With the line that contains "177 144 185.62" as the final line, return every line from the start of the data below exactly.

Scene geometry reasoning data
━━━━━━━━━━━━━━━━

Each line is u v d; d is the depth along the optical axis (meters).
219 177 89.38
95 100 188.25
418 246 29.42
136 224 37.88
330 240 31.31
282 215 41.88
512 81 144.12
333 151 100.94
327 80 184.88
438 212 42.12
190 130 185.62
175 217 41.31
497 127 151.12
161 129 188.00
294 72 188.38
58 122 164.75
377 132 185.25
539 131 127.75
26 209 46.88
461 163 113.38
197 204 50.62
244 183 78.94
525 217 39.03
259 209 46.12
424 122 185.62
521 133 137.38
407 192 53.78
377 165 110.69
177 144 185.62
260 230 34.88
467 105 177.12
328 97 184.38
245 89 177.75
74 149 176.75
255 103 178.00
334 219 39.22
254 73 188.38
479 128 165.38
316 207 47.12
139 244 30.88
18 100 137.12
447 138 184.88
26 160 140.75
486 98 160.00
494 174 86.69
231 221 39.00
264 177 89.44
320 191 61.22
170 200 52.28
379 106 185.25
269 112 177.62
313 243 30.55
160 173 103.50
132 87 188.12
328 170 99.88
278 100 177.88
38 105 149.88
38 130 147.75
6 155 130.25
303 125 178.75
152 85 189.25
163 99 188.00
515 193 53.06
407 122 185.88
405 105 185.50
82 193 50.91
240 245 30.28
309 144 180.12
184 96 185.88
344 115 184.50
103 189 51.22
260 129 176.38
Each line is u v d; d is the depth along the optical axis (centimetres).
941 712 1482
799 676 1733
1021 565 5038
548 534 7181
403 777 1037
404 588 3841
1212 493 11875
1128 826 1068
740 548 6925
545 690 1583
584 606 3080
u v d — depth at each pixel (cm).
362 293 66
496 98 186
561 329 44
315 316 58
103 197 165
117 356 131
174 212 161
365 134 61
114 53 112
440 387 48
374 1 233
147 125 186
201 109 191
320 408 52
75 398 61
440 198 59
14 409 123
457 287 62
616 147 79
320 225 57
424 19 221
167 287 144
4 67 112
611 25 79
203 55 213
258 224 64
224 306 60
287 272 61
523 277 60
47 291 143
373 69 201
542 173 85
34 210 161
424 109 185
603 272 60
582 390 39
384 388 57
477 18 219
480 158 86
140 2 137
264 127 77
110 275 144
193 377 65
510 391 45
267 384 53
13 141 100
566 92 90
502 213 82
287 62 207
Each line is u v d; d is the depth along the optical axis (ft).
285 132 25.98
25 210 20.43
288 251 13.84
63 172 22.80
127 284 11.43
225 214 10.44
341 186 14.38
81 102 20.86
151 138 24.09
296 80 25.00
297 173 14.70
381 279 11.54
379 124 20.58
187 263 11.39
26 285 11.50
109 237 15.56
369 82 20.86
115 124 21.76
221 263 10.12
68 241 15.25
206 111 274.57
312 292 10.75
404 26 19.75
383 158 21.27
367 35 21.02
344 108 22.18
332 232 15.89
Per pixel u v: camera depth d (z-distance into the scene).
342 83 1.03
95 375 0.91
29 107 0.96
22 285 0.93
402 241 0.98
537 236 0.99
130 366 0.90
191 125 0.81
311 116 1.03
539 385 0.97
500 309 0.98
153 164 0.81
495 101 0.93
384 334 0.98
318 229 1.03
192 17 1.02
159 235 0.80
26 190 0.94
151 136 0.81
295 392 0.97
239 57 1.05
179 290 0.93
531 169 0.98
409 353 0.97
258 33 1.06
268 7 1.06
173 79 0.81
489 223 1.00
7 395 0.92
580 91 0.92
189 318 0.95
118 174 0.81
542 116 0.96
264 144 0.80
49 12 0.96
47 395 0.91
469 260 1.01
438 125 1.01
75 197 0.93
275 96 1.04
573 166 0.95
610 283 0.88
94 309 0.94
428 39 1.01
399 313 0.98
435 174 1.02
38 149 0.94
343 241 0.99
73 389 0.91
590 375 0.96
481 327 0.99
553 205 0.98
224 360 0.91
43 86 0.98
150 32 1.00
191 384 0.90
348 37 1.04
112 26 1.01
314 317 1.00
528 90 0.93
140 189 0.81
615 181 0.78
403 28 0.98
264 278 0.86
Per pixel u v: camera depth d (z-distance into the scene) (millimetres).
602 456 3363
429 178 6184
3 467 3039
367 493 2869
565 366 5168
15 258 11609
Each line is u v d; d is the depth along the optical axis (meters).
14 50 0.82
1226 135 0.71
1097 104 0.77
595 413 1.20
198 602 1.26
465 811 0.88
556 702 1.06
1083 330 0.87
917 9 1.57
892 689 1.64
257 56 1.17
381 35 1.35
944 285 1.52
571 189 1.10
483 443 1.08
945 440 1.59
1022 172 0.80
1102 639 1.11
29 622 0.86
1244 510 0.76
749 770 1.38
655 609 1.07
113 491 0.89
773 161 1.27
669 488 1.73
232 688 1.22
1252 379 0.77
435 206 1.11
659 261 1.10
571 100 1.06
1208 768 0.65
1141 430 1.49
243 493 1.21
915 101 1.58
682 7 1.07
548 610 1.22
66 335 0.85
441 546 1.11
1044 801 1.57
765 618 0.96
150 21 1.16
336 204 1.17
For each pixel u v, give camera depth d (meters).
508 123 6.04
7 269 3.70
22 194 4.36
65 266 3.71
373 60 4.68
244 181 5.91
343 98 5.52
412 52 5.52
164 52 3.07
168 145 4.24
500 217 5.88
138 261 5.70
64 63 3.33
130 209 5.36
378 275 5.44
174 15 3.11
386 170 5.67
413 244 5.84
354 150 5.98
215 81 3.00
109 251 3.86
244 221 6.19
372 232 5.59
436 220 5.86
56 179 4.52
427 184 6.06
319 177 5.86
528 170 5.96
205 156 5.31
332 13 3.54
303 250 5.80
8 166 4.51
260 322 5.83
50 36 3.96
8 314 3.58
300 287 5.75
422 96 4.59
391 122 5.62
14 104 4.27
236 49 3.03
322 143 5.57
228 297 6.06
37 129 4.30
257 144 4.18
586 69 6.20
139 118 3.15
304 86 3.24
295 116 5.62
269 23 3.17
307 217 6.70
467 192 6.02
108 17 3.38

━━━━━━━━━━━━━━━━

• **Answer box**:
Each line is u v d; d is the depth along the optical axis (meters).
219 177 89.38
95 100 188.25
418 246 29.42
136 224 37.88
330 240 31.31
282 215 41.88
512 81 144.12
333 151 100.94
327 80 184.88
438 212 42.12
190 130 185.62
175 217 41.31
497 127 151.12
161 129 188.00
294 72 188.38
58 122 164.75
377 132 185.25
539 131 127.75
26 209 46.88
461 163 113.38
197 204 50.62
244 183 78.94
525 217 39.03
259 209 46.12
424 122 185.62
521 133 137.38
407 192 53.78
377 165 110.69
177 144 185.62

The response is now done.